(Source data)

----------------

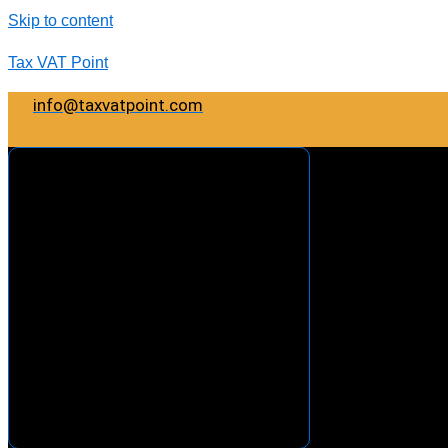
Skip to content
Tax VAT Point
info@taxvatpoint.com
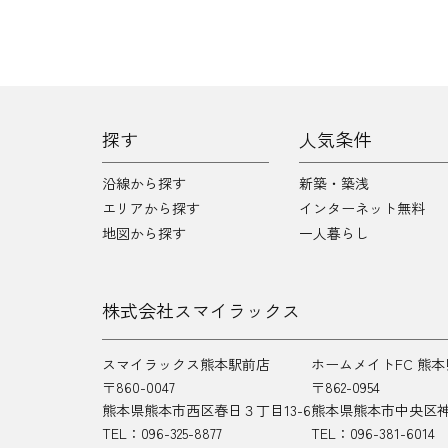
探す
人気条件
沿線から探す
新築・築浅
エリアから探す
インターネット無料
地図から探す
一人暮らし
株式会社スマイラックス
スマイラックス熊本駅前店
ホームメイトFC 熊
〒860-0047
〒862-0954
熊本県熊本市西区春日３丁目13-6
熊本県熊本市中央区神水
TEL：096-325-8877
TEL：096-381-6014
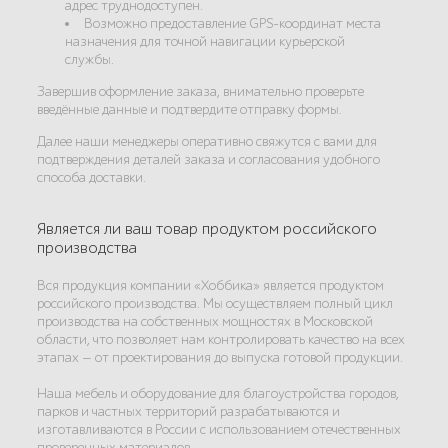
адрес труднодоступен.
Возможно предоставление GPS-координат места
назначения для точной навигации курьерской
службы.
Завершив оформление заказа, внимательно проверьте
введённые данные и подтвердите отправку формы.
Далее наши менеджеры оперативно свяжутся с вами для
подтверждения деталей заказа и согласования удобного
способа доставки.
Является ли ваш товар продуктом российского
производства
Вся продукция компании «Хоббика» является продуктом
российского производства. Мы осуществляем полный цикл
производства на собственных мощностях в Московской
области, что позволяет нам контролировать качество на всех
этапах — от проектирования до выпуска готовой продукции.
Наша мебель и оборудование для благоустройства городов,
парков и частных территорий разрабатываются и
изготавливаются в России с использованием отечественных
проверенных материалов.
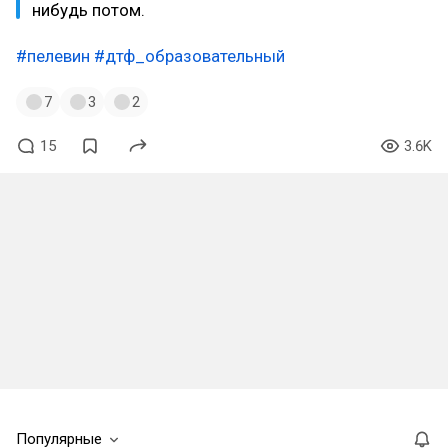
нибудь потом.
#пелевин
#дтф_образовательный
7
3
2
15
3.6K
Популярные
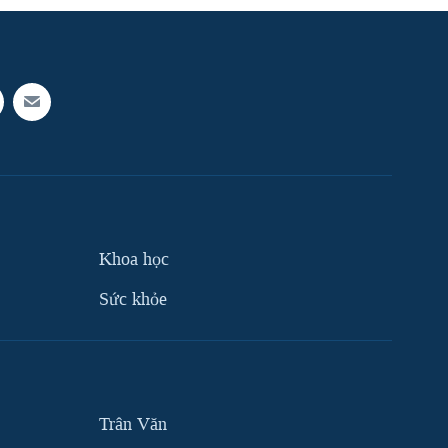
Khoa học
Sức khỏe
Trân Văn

----------------

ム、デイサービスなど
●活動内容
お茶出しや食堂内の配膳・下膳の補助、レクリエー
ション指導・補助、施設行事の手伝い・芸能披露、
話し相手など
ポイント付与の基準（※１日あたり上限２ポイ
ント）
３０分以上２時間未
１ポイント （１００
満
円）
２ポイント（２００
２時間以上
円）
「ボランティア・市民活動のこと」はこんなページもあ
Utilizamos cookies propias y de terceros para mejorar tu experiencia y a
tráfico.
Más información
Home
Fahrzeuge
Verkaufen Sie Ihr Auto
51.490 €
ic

----------------

Copy the lines in Block 1 from the one containing "Skip to content" through the one containing "TEL：096-381-6014", keeping both end lines. Leave out the picture markers.

Skip to content
Tax VAT Point
info@taxvatpoint.com
探す
人気条件
沿線から探す
新築・築浅
エリアから探す
インターネット無料
地図から探す
一人暮らし
株式会社スマイラックス
スマイラックス熊本駅前店
ホームメイトFC 熊
〒860-0047
〒862-0954
熊本県熊本市西区春日３丁目13-6
熊本県熊本市中央区神水
TEL：096-325-8877
TEL：096-381-6014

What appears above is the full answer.